→ EXERCISE 1:
Rename "Iron Maiden" as "Black Sabbath" in the race report, then give the passage starting with "Did some cyber-snooping" and going on through "playing air guitar.".
→ EXERCISE 2:
Go on with the Hodges Village Dam race report from the point where it stops.

→ TEXT:
◆ ◆ ◆ ◆ ◆ ◆ ◆
Sunday, August 10, 2008


Root 66 Hodges Village Dam - Massachusetts State Championship

Get Some

Yup, that’s a pretty awful title, but I’ve been watching HBO’s series “Generation Kill” and instead of sleeping this morning I was up watching an episode. I’m the guy who watches The Discovery Channel’s Navy Seals “Hell Week” or UFC fighting to get stoked for bike racing. I know I’m an idiot, it’s quite alright.
Can’t really whine and cry about my prep this week, it was as good as last week’s was terrible. I took it easy this week on the bike, except for one day of hills in preparation for SSWC08. I was a total recluse, getting home Friday and Saturday night and hitting the couch. My friend Uri tried to rope me in to a movie night at the shop, but I quoted now Cycle-Smart coach Kurt Perham “Is it at my house? I need to be home on the couch, in my boxer shorts by nine”. I tried to sleep a lot, but I suck at sleeping, so that didn’t happen (see watching Generation Kill at 7AM on race morning). I didn’t even have a sip of beer all week, weird.
Did some cyber-snooping Saturday night to confirm that John Foley, the bad mother-licker threatening my lead in The Root 66 series was definitely up at The Great Glen 24 Hour Race. I rested easy after that, knowing that I just had to show up with pockets full of tubes and CO2’s, finish the race, get a few points, and I’d be in a whole lot better position. Unfortunately (for me, not them) my team/carpool mates Colin & Linnea were up at The GG24 as well, so I’d be rolling solo to this one. What this did allow me to do was to go to my crazy place during the ride down. This mostly involved singing along to Iron Maiden and The Misfits with feeling, until my throat was sore, while pounding out the beat on the steering wheel and intermittently playing air guitar.
◆ ◆ ◆ ◆ ◆ ◆ ◆
→ DATA TO EXAMINE:
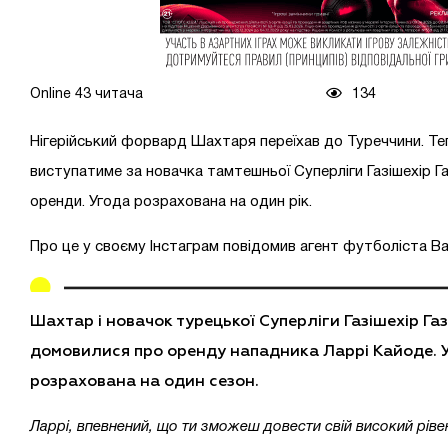
Online 43 читача
134
Нігерійський форвард Шахтаря переїхав до Туреччини. Т
виступатиме за новачка тамтешньої Суперліги Газішехір Г
оренди. Угода розрахована на один рік.
Про це у своєму Інстаграм повідомив агент футболіста В
Шахтар і новачок турецької Суперліги Газішехір Га
домовилися про оренду нападника Ларрі Кайоде. 
розрахована на один сезон.
Ларрі, впевнений, що ти зможеш довести свій високий рівен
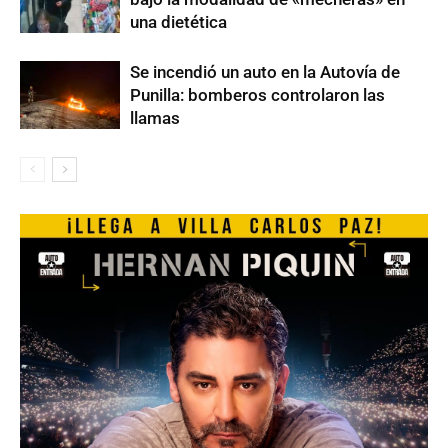
una dietética
Se incendió un auto en la Autovía de
Punilla: bomberos controlaron las
llamas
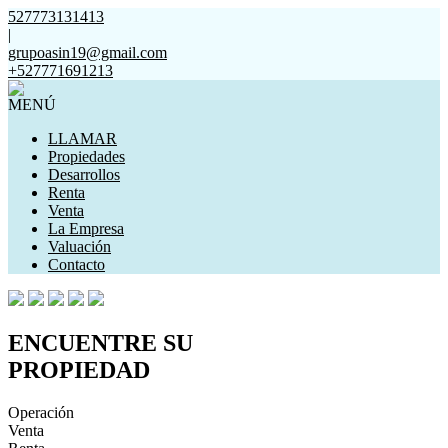
527773131413
|
grupoasin19@gmail.com
+527771691213
MENÚ
LLAMAR
Propiedades
Desarrollos
Renta
Venta
La Empresa
Valuación
Contacto
ENCUENTRE SU
PROPIEDAD
Operación
Venta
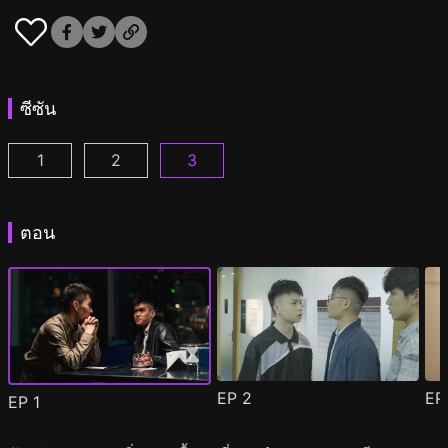
ซีซัน
1
2
3
ไอม์อะฟูลฟอร์ยู ซีซัน 1 ตอนที่ 1
ไอม์อะฟูลฟอร์ยู ซีซัน 2 ตอนที่ 1
ไอม์อะฟูลฟอร์ยู ซีซัน 3 ตอนที่ 1
(
)
(
)
(
)
ตอน
EP
2
E
EP
1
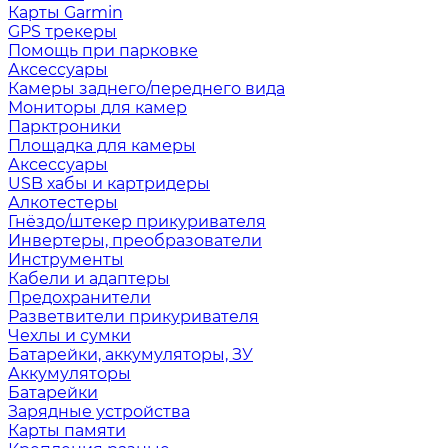
Карты Garmin
GPS трекеры
Помощь при парковке
Аксессуары
Камеры заднего/переднего вида
Мониторы для камер
Парктроники
Площадка для камеры
Аксессуары
USB хабы и картридеры
Алкотестеры
Гнёздо/штекер прикуривателя
Инвертеры, преобразователи
Инструменты
Кабели и адаптеры
Предохранители
Разветвители прикуривателя
Чехлы и сумки
Батарейки, аккумуляторы, ЗУ
Аккумуляторы
Батарейки
Зарядные устройства
Карты памяти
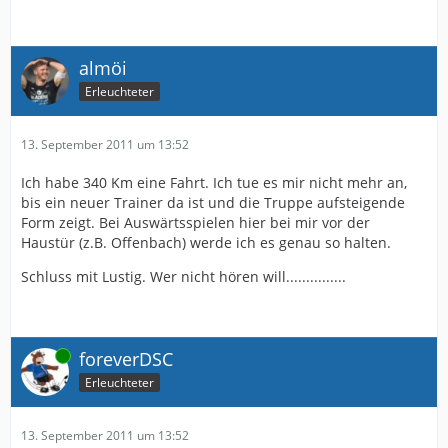
almöi
Erleuchteter
13. September 2011 um 13:52
Ich habe 340 Km eine Fahrt. Ich tue es mir nicht mehr an,
bis ein neuer Trainer da ist und die Truppe aufsteigende
Form zeigt. Bei Auswärtsspielen hier bei mir vor der
Haustür (z.B. Offenbach) werde ich es genau so halten.
Schluss mit Lustig. Wer nicht hören will...............
Online
foreverDSC
Erleuchteter
13. September 2011 um 13:52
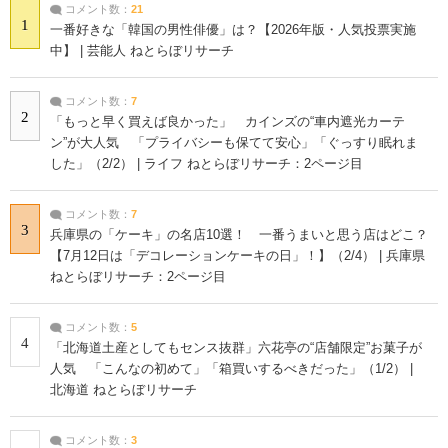
コメント数：
21
1
一番好きな「韓国の男性俳優」は？【2026年版・人気投票実施
中】 | 芸能人 ねとらぼリサーチ
コメント数：
7
2
「もっと早く買えば良かった」 カインズの“車内遮光カーテ
ン”が大人気 「プライバシーも保てて安心」「ぐっすり眠れま
した」（2/2） | ライフ ねとらぼリサーチ：2ページ目
コメント数：
7
3
兵庫県の「ケーキ」の名店10選！ 一番うまいと思う店はどこ？
【7月12日は「デコレーションケーキの日」！】（2/4） | 兵庫県
ねとらぼリサーチ：2ページ目
コメント数：
5
4
「北海道土産としてもセンス抜群」六花亭の“店舗限定”お菓子が
人気 「こんなの初めて」「箱買いするべきだった」（1/2） |
北海道 ねとらぼリサーチ
コメント数：
3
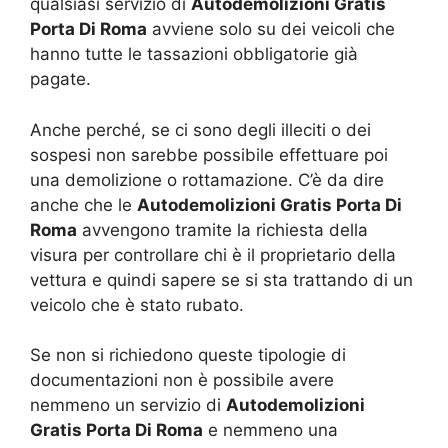
qualsiasi servizio di
Autodemolizioni Gratis
Porta Di Roma
avviene solo su dei veicoli che
hanno tutte le tassazioni obbligatorie già
pagate.
Anche perché, se ci sono degli illeciti o dei
sospesi non sarebbe possibile effettuare poi
una demolizione o rottamazione. C’è da dire
anche che le
Autodemolizioni Gratis Porta Di
Roma
avvengono tramite la richiesta della
visura per controllare chi è il proprietario della
vettura e quindi sapere se si sta trattando di un
veicolo che è stato rubato.
Se non si richiedono queste tipologie di
documentazioni non è possibile avere
nemmeno un servizio di
Autodemolizioni
Gratis Porta Di Roma
e nemmeno una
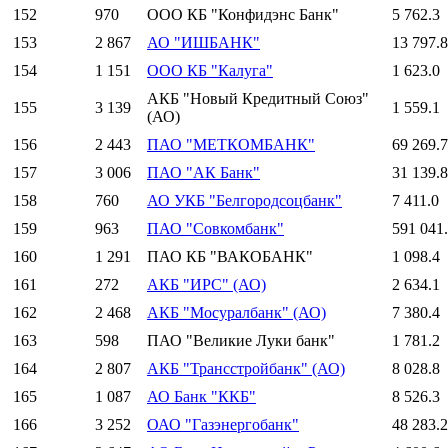
152
970
ООО КБ "Конфидэнс Банк"
5 762.3
153
2 867
АО "ИШБАНК"
13 797.8
154
1 151
ООО КБ "Калуга"
1 623.0
АКБ "Новый Кредитный Союз"
155
3 139
1 559.1
(АО)
156
2 443
ПАО "МЕТКОМБАНК"
69 269.7
157
3 006
ПАО "АК Банк"
31 139.8
158
760
АО УКБ "Белгородсоцбанк"
7 411.0
159
963
ПАО "Совкомбанк"
591 041
160
1 291
ПАО КБ "ВАКОБАНК"
1 098.4
161
272
АКБ "ИРС" (АО)
2 634.1
162
2 468
АКБ "Мосуралбанк" (АО)
7 380.4
163
598
ПАО "Великие Луки банк"
1 781.2
164
2 807
АКБ "Трансстройбанк" (АО)
8 028.8
165
1 087
АО Банк "ККБ"
8 526.3
166
3 252
ОАО "Газэнергобанк"
48 283.2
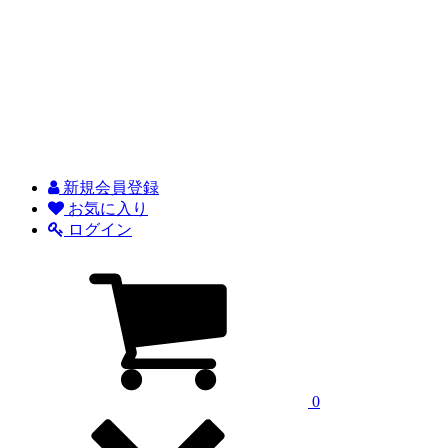
新規会員登録
お気に入り
ログイン
0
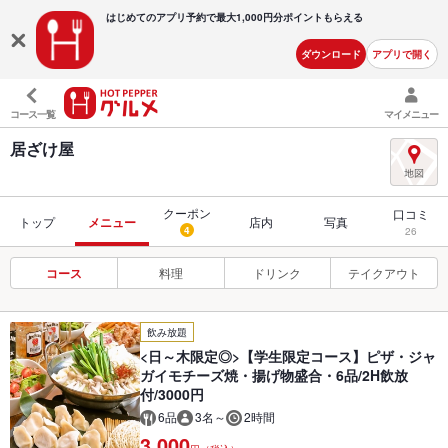
はじめてのアプリ予約で最大
1,000円分ポイントもらえる
ダウンロード
アプリで開く
コース一覧
マイメニュー
居ざけ屋
クーポン
口コミ
トップ
メニュー
店内
写真
4
26
コース
料理
ドリンク
テイクアウト
飲み放題
<日～木限定◎>【学生限定コース】ピザ・ジャ
ガイモチーズ焼・揚げ物盛合・6品/2H飲放
付/3000円
6品
3名～
2時間
3,000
◆ ◆ ◆ ◆ ◆ ◆ ◆
→ YOUR RESPONSE 1:
Did some cyber-snooping Saturday night to confirm that John Foley, the bad mother-licker threatening my lead in The Root 66 series was definitely up at The Great Glen 24 Hour Race. I rested easy after that, knowing that I just had to show up with pockets full of tubes and CO2’s, finish the race, get a few points, and I’d be in a whole lot better position. Unfortunately (for me, not them) my team/carpool mates Colin & Linnea were up at The GG24 as well, so I’d be rolling solo to this one. What this did allow me to do was to go to my crazy place during the ride down. This mostly involved singing along to Black Sabbath and The Misfits with feeling, until my throat was sore, while pounding out the beat on the steering wheel and intermittently playing air guitar.

→ YOUR RESPONSE 2:
Normal

I was there plenty early, got on the bike and went for a pre-ride spin of the course. I did this one a couple years back and it was as fast boney, and bermy as I remembered, glad I had geared up to a 33 X 16 for it. It would hurt in a couple spots, maybe cause me to run in one spot, but allow me to hammer through most of it. During the pre-ride we came across a poor beginner girl who had fallen on her face, smashing her braces into her lip. She was lying there, inconsolable, wailing, and holding her mouth. I hope things worked out for her. I hope they got her face unstuck from her braces at the very least.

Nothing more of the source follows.